To understand why property is a better investment, we first need to understand the concept of leverage. If you are new to the world of finance or property investment, this is definitely a term you need to know. When you want to buy a house, most people use a little bit of their money and the rest comes from the bank. For example, if you want to buy $400,000 house, and you have a $50,000 deposit, then you need to borrow the remaining $350,000 from the bank. Now, the bank doesn’t own this money, it comes from people like you and me depositing our money with the bank. So, in essence, you buy this $400,000 house by using only $50,000 of your own money and $350,000 of other peoples’ money.

In contrast, if you wanted to buy a share, you can’t borrow other peoples’ money to buy it. So, if you wanted to buy $400,000 worth of shares, and have only $50,000, the bank will not give you the remaining the $350,000.

Herein lies the biggest difference between property and shares: if you want to buy a property, you only need to use a little bit of your money and a lot of other peoples’ money. By using other peoples’ money (i.e. borrowing from a bank) you are able to gain access to the property and entitlement to any movements in the value of the property. This is what is known as leverage. You can leverage property, but you can’t leverage shares.

So, what’s the point, you may be asking?

Lets look at two investors, Johnny and Joe. They both have $50,000 just sitting in the bank. Johnny decides to invest in property and Joe decides to invest in shares. For this example, we will assume both property and shares grow in value by 10% p.a.

1 - Johnny uses his $50,000 to buy a $400,000 property. He borrows $350,000 from the bank. In 10 years, his property is now worth $1,037,497. His property has grown in value by a whopping $637,497.
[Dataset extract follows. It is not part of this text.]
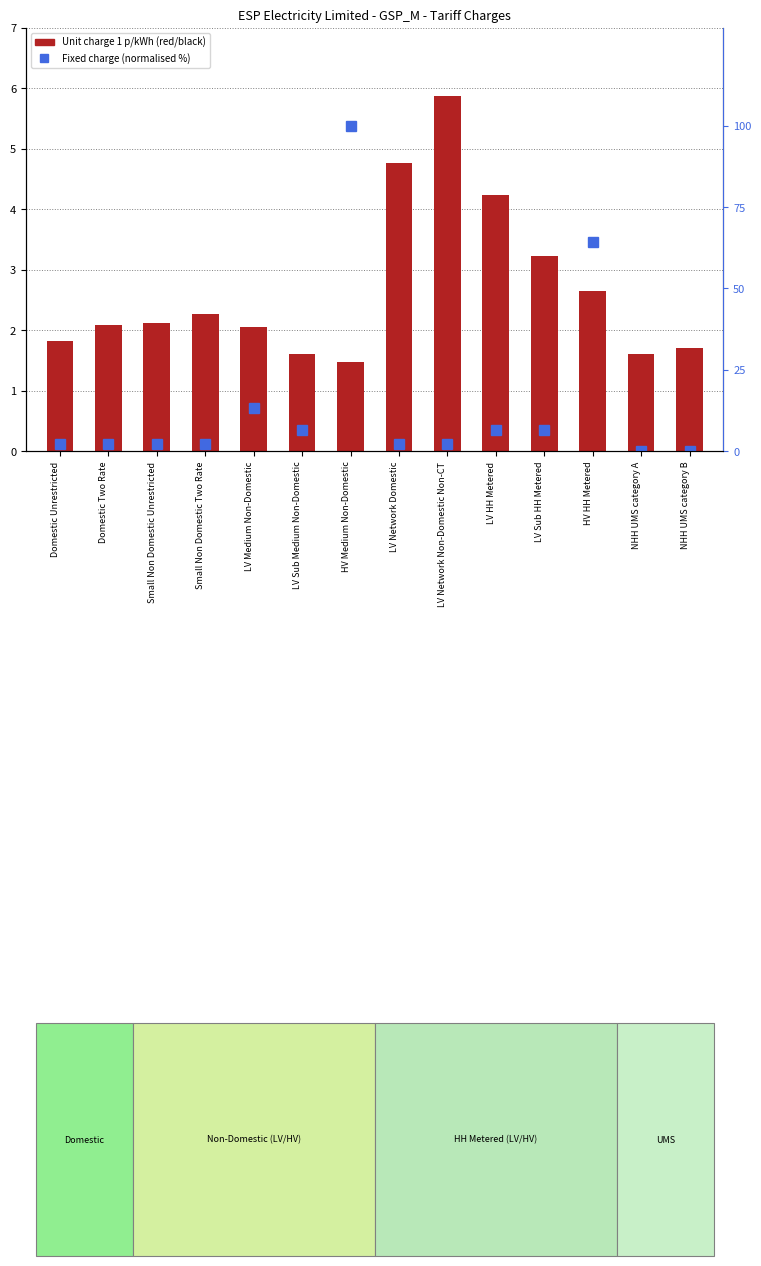

Which series has the largest total across all categories?

Fixed charge (normalised %)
2 - Joe uses his $50,000 to invest in shares. In 10 years’ time, his shares are now worth $129,687. That’s an increase of $79,687.

Who has come out on top? They both had the same amount to invest, but because Johnny was able to leverage his property and borrow against it, he was able to purchase an asset valued at $400,000. Joe, on the other than, had to use all of this $50,000 to buy $50,000 worth of shares.

The main point is that borrowing enables you to buy a more expensive asset (the property at $400,000 vs the $50,000 in shares). Because the property is more valuable, the 10% p.a. growth compounds on this greater amount. The 10% p.a. growth when applied to shares, only compounds on the amount of shares you buy (in Joe’s case, he bought $50,000 in shares).

The power of leverage should not be underestaimted and, when understood can help crystalise and guide your investment decisions.